> _EXERCISE PROMPT_: From the first line of the entries down to the line with "nose: (256, 181)", write out every line exactly; that last line counts, but pictures do not.

> _PROVIDED DATA_:
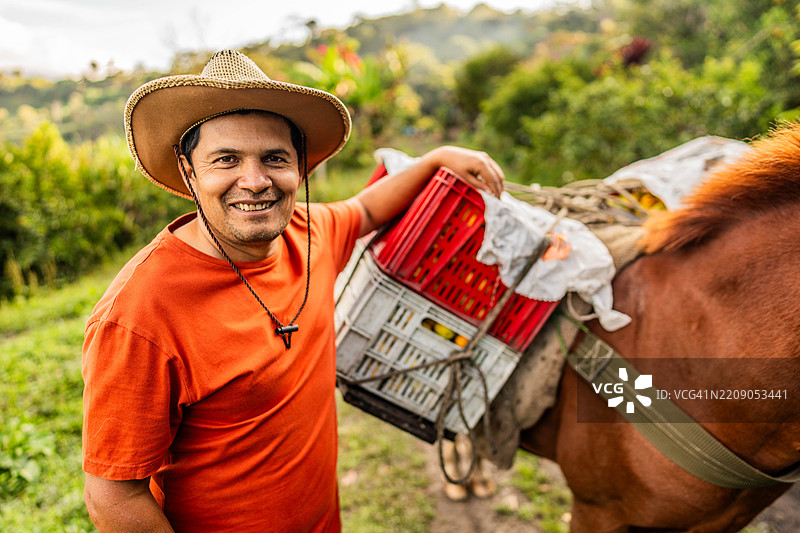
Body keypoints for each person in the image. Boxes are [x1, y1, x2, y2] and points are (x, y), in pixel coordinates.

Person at [81, 49, 505, 532]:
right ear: (188, 170)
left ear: (300, 168)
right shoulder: (139, 314)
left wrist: (437, 158)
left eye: (274, 158)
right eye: (226, 159)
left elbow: (366, 210)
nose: (256, 181)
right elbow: (113, 495)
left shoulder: (309, 234)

> _SOLUTION_:
Body keypoints for each person in the image. Boxes are [x1, y1, x2, y2] and points are (x, y), in pixel coordinates.

Person at [81, 49, 505, 532]:
right ear: (188, 170)
left ear: (300, 168)
right shoulder: (139, 314)
left wrist: (437, 158)
left eye: (274, 158)
right eye: (226, 159)
left elbow: (366, 210)
nose: (256, 181)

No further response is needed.